I like aldabra and galapagos so much. I wanted to have more of them. Anyone know where could I get them and send them to Indonesia?

Its going to be my longgg term project to breed them and fill my yard with them.

TIA

Right now I have one baby aldabra, and she is growing so fast.
I am still looking for another one to company her. but its hard to find one that is smooth, not piramiding and has high dome.


----------



## Greg T (Mar 23, 2009)

I saw some listed on Kingsnake, but not sure if they will ship overseas.


----------



## Laura (Apr 5, 2009)

Hope you have a HUGE yard!


----------



## spikethebest (Aug 23, 2009)

i have a galap. there was one in daytona beach, fl being for sale, but it just sold. go to conventions and ask people.... its all about who you know. like jeff gee, in AZ, he breeds them.


----------



## Laura (Aug 23, 2009)

speaking of scams, was that person for real? or just a big dreamer? 
Reality check...


----------



## Yvonne G (Aug 23, 2009)

I thought they were for real, however, they are in Indonesia and I doubt we could have helped. The picture was of a very young Aldab, but I couldn't make out the writing in the corner. I suppose it might have been a copied picture. Who knows?

Yvonne


----------



## Laura (Aug 23, 2009)

The writing says MULTIPLY...
I used to do Big cat rescue and the stories and dreams I heard all the time of people with a heart of gold wanting to save tigers by breeding them and setting them free etc.. It just doesnt work that way.. good intentions, but reality....
etc etc.


----------



## Sunrise (Nov 2, 2009)

@spikethebest: unfortunately I cant go to the conventions..trying to find one who can export to Asia.
@Laura: which one is scam/ big dreamer?
@emysemys: its from my multiply. Hope nobody else copied the picture.
@Laura: I hope someone could save tigers ... unfortunately many people hunt them


----------



## Sulcatatortoiseman (Nov 15, 2009)

hey sunrise wer u get the grass your tortoise on i need to get grass with no pesticides that my tortoise can graze on lol


----------



## gummybearpoop (Nov 16, 2009)

spikethebest said:


> i have a galap. there was one in daytona beach, fl being for sale, but it just sold. go to conventions and ask people.... its all about who you know. like jeff gee, in AZ, he breeds them.



I hear Jeff Gee hasn't bred them in a while.
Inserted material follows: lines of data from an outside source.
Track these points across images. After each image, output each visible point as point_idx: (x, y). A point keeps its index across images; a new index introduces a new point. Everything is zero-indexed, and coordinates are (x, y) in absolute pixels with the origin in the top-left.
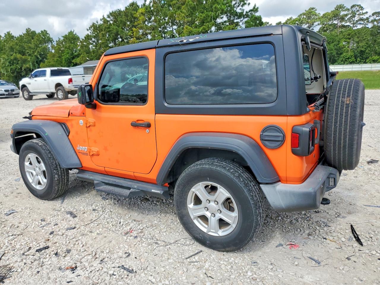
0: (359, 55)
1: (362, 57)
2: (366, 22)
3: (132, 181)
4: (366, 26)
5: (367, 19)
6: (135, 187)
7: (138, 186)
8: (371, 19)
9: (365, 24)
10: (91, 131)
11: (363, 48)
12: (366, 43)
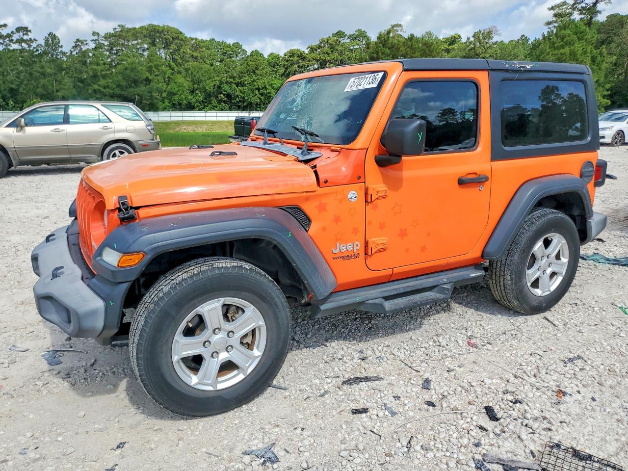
0: (9, 95)
1: (15, 99)
2: (6, 40)
3: (429, 276)
4: (8, 47)
5: (9, 36)
6: (445, 280)
7: (448, 279)
8: (15, 37)
9: (5, 43)
10: (375, 207)
11: (12, 83)
12: (17, 77)
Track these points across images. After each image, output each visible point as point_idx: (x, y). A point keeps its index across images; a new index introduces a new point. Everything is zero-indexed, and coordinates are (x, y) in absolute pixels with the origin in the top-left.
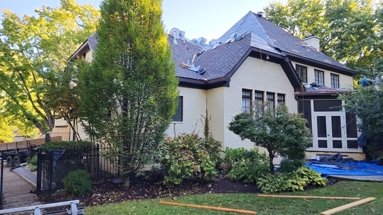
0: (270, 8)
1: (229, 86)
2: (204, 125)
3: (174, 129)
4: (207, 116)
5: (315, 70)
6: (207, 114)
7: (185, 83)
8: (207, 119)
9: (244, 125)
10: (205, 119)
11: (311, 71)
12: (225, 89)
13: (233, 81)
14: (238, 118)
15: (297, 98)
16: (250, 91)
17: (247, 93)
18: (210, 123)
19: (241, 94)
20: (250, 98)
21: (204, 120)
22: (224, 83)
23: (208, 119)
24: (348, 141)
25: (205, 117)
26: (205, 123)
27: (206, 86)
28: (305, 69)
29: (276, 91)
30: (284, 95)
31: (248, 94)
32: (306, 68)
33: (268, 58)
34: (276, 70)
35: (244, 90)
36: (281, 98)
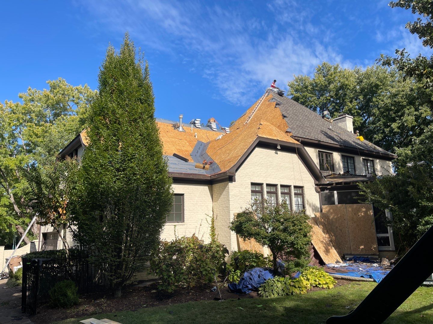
1: (235, 181)
2: (210, 226)
3: (175, 231)
5: (343, 156)
6: (213, 213)
7: (187, 179)
8: (213, 219)
15: (319, 189)
16: (261, 185)
17: (257, 187)
18: (215, 223)
19: (249, 188)
21: (210, 220)
26: (211, 223)
29: (292, 183)
30: (301, 187)
32: (332, 154)
33: (279, 147)
34: (291, 160)
35: (252, 184)
36: (299, 191)
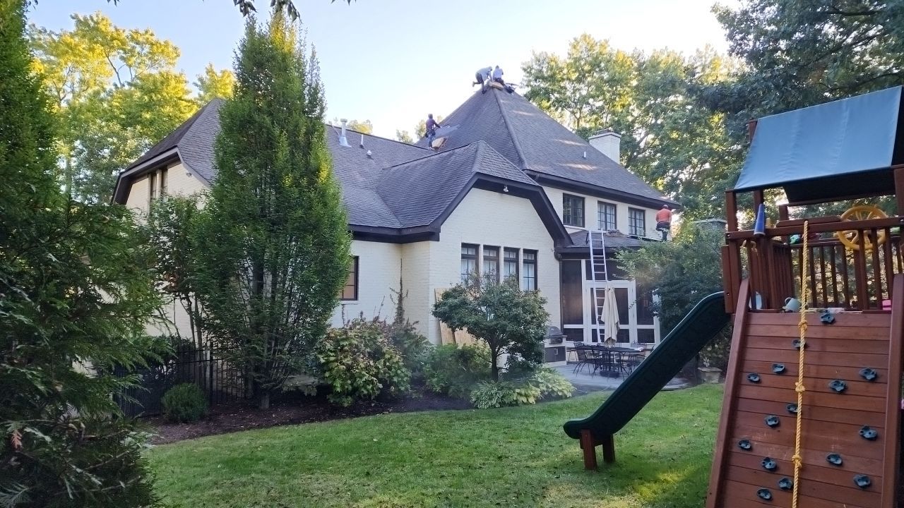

Jeff Gee brokers (buys animals from other breeders and resells) a lot of animals.

I believe there is one individual in Florida breeding galapagos tortoises on a somewhat regular basis.


----------



## reptylefreek (Nov 16, 2009)

EJ said he has some for sale in the thread where sulcatatortman wanted one. Ask him if he ships that far


----------



## Sunrise (Nov 18, 2009)

thanks for the info.
still cannot find the way to ship it from US. anyone?


----------



## -EJ (Nov 20, 2009)

You're not going to find anyone that is going to give you any Galap or Aldabra.

I believe there is a dealer in Singapore who sells them. If you're seriously interested in buying any email me directly at [email protected] and I'll send you my friends contact info if you would like.




Sunrise said:


> thanks for the info.
> still cannot find the way to ship it from US. anyone?


----------